I used merely to notice when I came home, that the clocks had been moved around, sometimes almost all of them; and that every now and then there seemed to have been a new acquisition. Once or twice it was my ears that first told me of the newcomer, rather than my eyes. The mixed-up noise made by all the different clocks had odd effects upon me. I felt tensed up immediately I entered the house; but it was not entirely disagreeable. Far from it, in fact. The truth seemed to be that this tensing up brought me nearer to Ursula than at other times, and in a very real and practical way, which many other husbands I am acquainted with would be glad to have the secret of.

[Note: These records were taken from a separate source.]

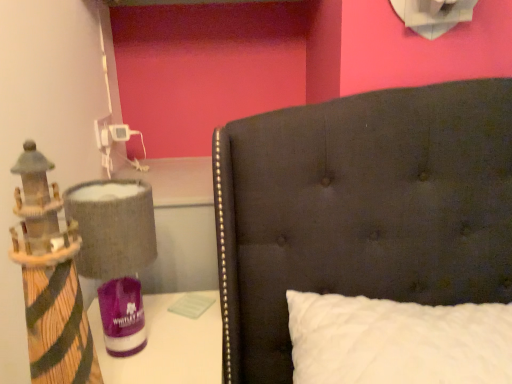
This screenshot has width=512, height=384. What do you see at coordinates (116, 254) in the screenshot? I see `textured fabric lampshade at left` at bounding box center [116, 254].

You are a GUI agent. You are given a task and a screenshot of the screen. Output one action in this format:
    pyautogui.click(x=<x>, y=<y>)
    Task: Click on the white quilted pillow at center
    
    Given the screenshot: What is the action you would take?
    pos(397,341)

Does textured fabric lampshade at left appear on the left side of wooden lighthouse at left?

No.

From the picture: In the image, is textured fabric lampshade at left positioned in front of or behind wooden lighthouse at left?

Visually, textured fabric lampshade at left is located behind wooden lighthouse at left.

Do you think textured fabric lampshade at left is within wooden lighthouse at left, or outside of it?

textured fabric lampshade at left is located beyond the bounds of wooden lighthouse at left.

Considering the relative positions of wooden lighthouse at left and white quilted pillow at center in the image provided, is wooden lighthouse at left in front of white quilted pillow at center?

Yes.

Where is `pillow on the right side of wooden lighthouse at left`? The width and height of the screenshot is (512, 384). pillow on the right side of wooden lighthouse at left is located at coordinates (397, 341).

At what (x,y) coordinates should I click in order to perform the action: click on toy on the left of textured fabric lampshade at left. Please return your answer as a coordinate pair (x, y). This screenshot has height=384, width=512. Looking at the image, I should click on (50, 280).

Is wooden lighthouse at left facing away from textured fabric lampshade at left?

Yes, wooden lighthouse at left's orientation is away from textured fabric lampshade at left.

Is wooden lighthouse at left inside or outside of textured fabric lampshade at left?

wooden lighthouse at left is not inside textured fabric lampshade at left, it's outside.

Does wooden lighthouse at left touch textured fabric lampshade at left?

No, wooden lighthouse at left is not in contact with textured fabric lampshade at left.

Which of these two, white quilted pillow at center or wooden lighthouse at left, stands taller?

With more height is white quilted pillow at center.

Consider the image. Is white quilted pillow at center positioned far away from wooden lighthouse at left?

No, there isn't a large distance between white quilted pillow at center and wooden lighthouse at left.

What's the angular difference between white quilted pillow at center and wooden lighthouse at left's facing directions?

The facing directions of white quilted pillow at center and wooden lighthouse at left are 1.35 degrees apart.

Considering the positions of objects white quilted pillow at center and wooden lighthouse at left in the image provided, who is in front, white quilted pillow at center or wooden lighthouse at left?

wooden lighthouse at left is more forward.

Which point is more forward, (101, 219) or (331, 295)?

The point (101, 219) is in front.

Does textured fabric lampshade at left come behind white quilted pillow at center?

Yes, textured fabric lampshade at left is further from the viewer.

Consider the image. Based on their sizes in the image, would you say textured fabric lampshade at left is bigger or smaller than white quilted pillow at center?

Clearly, textured fabric lampshade at left is smaller in size than white quilted pillow at center.

Is textured fabric lampshade at left wider than white quilted pillow at center?

In fact, textured fabric lampshade at left might be narrower than white quilted pillow at center.

Considering the relative sizes of white quilted pillow at center and textured fabric lampshade at left in the image provided, is white quilted pillow at center wider than textured fabric lampshade at left?

A: Yes.

Considering the sizes of white quilted pillow at center and textured fabric lampshade at left in the image, is white quilted pillow at center taller or shorter than textured fabric lampshade at left?

Clearly, white quilted pillow at center is taller compared to textured fabric lampshade at left.

Based on the photo, is white quilted pillow at center not inside textured fabric lampshade at left?

Yes, white quilted pillow at center is not within textured fabric lampshade at left.

Considering the relative positions of white quilted pillow at center and textured fabric lampshade at left in the image provided, is white quilted pillow at center to the left of textured fabric lampshade at left from the viewer's perspective?

No.

Locate an element on the screen. Image resolution: width=512 pixels, height=384 pixels. table lamp below the wooden lighthouse at left (from the image's perspective) is located at coordinates (116, 254).

I want to click on pillow behind the wooden lighthouse at left, so click(x=397, y=341).

Considering their positions, is textured fabric lampshade at left positioned further to white quilted pillow at center than wooden lighthouse at left?

Among the two, wooden lighthouse at left is located further to white quilted pillow at center.

When comparing their distances from white quilted pillow at center, does wooden lighthouse at left or textured fabric lampshade at left seem closer?

Among the two, textured fabric lampshade at left is located nearer to white quilted pillow at center.

When comparing their distances from textured fabric lampshade at left, does wooden lighthouse at left or white quilted pillow at center seem further?

white quilted pillow at center is positioned further to the anchor textured fabric lampshade at left.

Based on their spatial positions, is textured fabric lampshade at left or white quilted pillow at center closer to wooden lighthouse at left?

textured fabric lampshade at left is positioned closer to the anchor wooden lighthouse at left.

Estimate the real-world distances between objects in this image. Which object is closer to wooden lighthouse at left, white quilted pillow at center or textured fabric lampshade at left?

Based on the image, textured fabric lampshade at left appears to be nearer to wooden lighthouse at left.

From the image, which object appears to be nearer to textured fabric lampshade at left, white quilted pillow at center or wooden lighthouse at left?

Among the two, wooden lighthouse at left is located nearer to textured fabric lampshade at left.

What are the coordinates of `table lamp between wooden lighthouse at left and white quilted pillow at center from left to right` in the screenshot? It's located at (116, 254).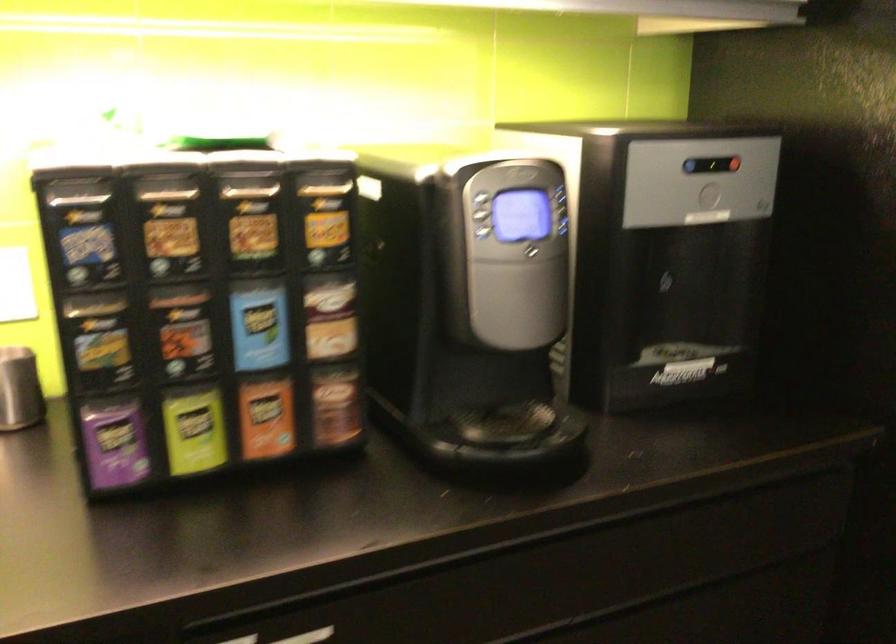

For example, we were never quite the same together when we were elsewhere, even when we were together in her own homeland. Then it was more like brother and sister, as I have said; though fine in its own way too. What is more, my response to the clocks could vary almost 100 per cent. Sometimes the real din they made could drive me quite crazy, so that I barely knew what I was doing or even thinking. At other times, I hardly noticed anything. It is difficult to say anything more about it.
Then I began to observe that divers small repairs seemed to have been done. For a long while I said nothing. Ursula could not be made to talk about her clocks, and that seemed to be that. One shakes down even to mysteries, when so much else in a relationship is right, as it was in ours. But on a certain, important occasion, there were two things at the same time.
This house offers a completely separate dining-room (as well as a third sitting-room which I tried for a time to use as a kind of sub-office), and in this dining-room Ursula had set up a clock made like a peasant hut, with imitation thatch, from beneath which Clever Kuckuck peeked out every half-hour and whistled at us. (We were spared the other two quarters — with this particular clock.) During a period of time before the evening in question, it had become obvious that something was wrong with Kuckuck. Instead of springing at us with his whistle, he seemed merely to sidle out, quite slowly; to stand there hunched to one side; and rather to croak than to shrill. He was plainly ailing, but I said nothing; and he continued to ail for a period of weeks.
Then on that evening I heard him and I saw him as he spoke up at the very instant I entered the dining-room. He was once more good as in the factory.
I truly believed my comment was spontaneous and involuntary.
"Who's fixed Old Cuckoo?" I asked Ursula.